> **DATA SECTION**:
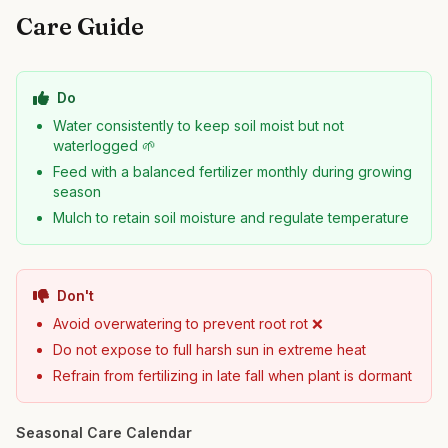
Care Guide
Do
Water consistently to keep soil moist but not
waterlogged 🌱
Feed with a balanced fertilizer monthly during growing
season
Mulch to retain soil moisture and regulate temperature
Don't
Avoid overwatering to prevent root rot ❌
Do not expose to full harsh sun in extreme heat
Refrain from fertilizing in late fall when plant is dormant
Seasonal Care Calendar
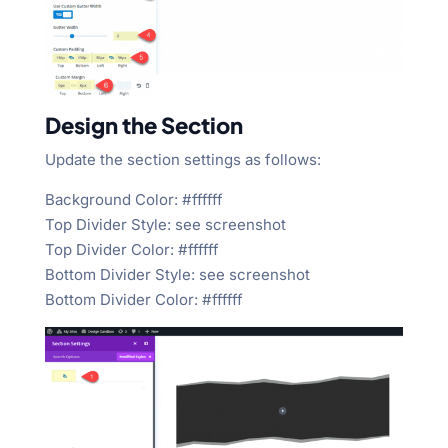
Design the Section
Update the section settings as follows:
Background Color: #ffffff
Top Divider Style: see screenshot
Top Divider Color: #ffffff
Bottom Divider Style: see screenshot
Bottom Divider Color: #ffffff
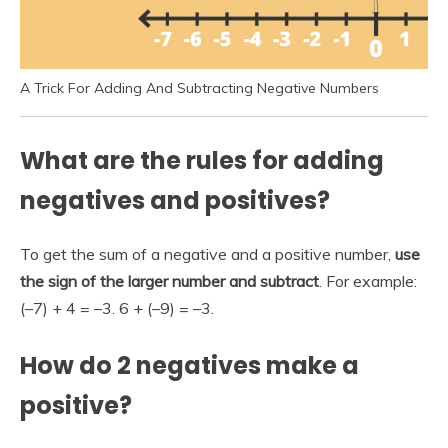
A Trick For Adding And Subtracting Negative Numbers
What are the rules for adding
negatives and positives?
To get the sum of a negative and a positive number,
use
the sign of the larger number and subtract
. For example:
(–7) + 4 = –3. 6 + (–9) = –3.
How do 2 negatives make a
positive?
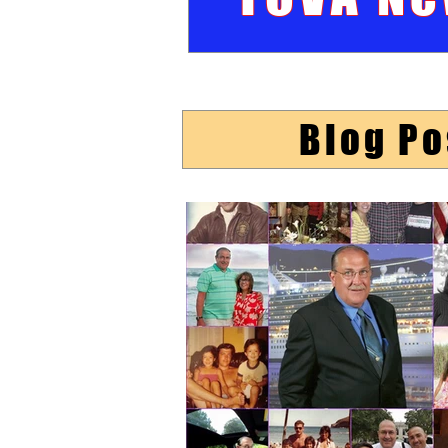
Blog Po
==
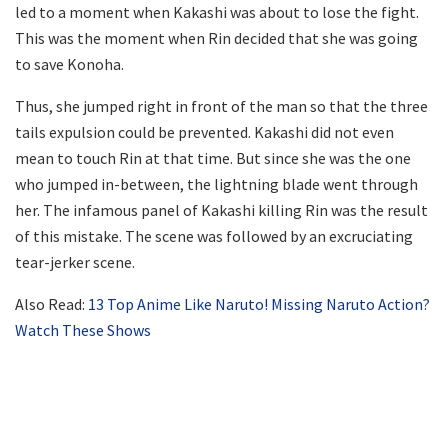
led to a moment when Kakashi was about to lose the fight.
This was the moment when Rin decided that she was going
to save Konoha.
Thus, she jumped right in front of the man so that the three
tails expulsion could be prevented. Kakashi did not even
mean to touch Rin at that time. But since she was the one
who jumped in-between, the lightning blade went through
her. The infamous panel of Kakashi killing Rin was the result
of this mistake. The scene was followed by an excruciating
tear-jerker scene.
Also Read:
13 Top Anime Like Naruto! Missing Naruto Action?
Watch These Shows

> **YOUR INSTRUCTIONS**: From the records above, return each line where "moment" occurs.

> **OUTPUT**:
led to a moment when Kakashi was about to lose the fight.
This was the moment when Rin decided that she was going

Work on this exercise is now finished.